For the last two decades, AEG’s portfolio has included Goldenvoice, the festival and concert promotion company.

Paul Tollett, Goldenvoice’s chief executive, is the all-seeing eye of the Coachella Valley Music & Arts Festival, the most glamorous, musically tasteful, visually iconic and profitable music festival in the country. In 2016, he outdid himself with Desert Trip, which brought six titans of classic rock in a slim festival format, yielding the highest-grossing box office for a concert in American history (a metal version, Power Trip, debuted last year).

The first Coachella in 1999 gave Tollett, 58, an instant national reputation. Tollett’s signature event became cultural shorthand for bohemian desert aesthetics and must-see acts across rock, electronic and hip-hop music. Your placement on the poster is still the definitive metric of how big your band is.

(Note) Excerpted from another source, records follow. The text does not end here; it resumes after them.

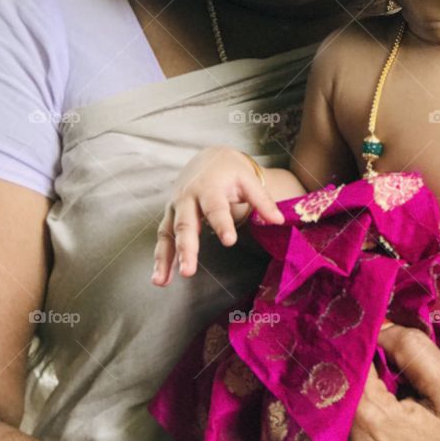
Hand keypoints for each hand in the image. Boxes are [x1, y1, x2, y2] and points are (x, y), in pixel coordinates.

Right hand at [152, 147, 287, 285]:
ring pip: (167, 234)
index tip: (229, 241)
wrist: (208, 158)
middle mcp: (187, 197)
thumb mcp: (249, 180)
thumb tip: (279, 221)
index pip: (215, 207)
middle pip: (185, 224)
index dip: (222, 224)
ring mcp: (175, 208)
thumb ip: (262, 200)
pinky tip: (160, 279)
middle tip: (188, 271)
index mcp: (209, 187)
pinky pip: (163, 238)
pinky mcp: (170, 217)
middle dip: (186, 248)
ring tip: (161, 282)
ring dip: (164, 259)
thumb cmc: (230, 172)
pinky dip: (160, 259)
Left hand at [325, 324, 439, 440]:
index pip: (340, 357)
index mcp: (367, 415)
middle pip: (323, 386)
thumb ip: (416, 351)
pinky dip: (330, 430)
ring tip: (352, 385)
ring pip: (319, 416)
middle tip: (352, 353)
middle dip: (337, 365)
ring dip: (330, 397)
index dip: (351, 337)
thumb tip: (384, 325)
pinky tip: (354, 428)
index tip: (360, 329)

As Coachella grew, it expanded to two weekends with nearly 250,000 fans, added a country-music spin-off, Stagecoach, and fully adapted to millennial and Gen Z pop tastes and luxury appetites while keeping its music-biz cachet. What happens on its stages — like Frank Ocean’s divisive one-night comeback set in 2023 — becomes international news. To have your festivals become the industry’s biggest cash-spinners, while staying its most creative and ambitious musically, is a towering achievement.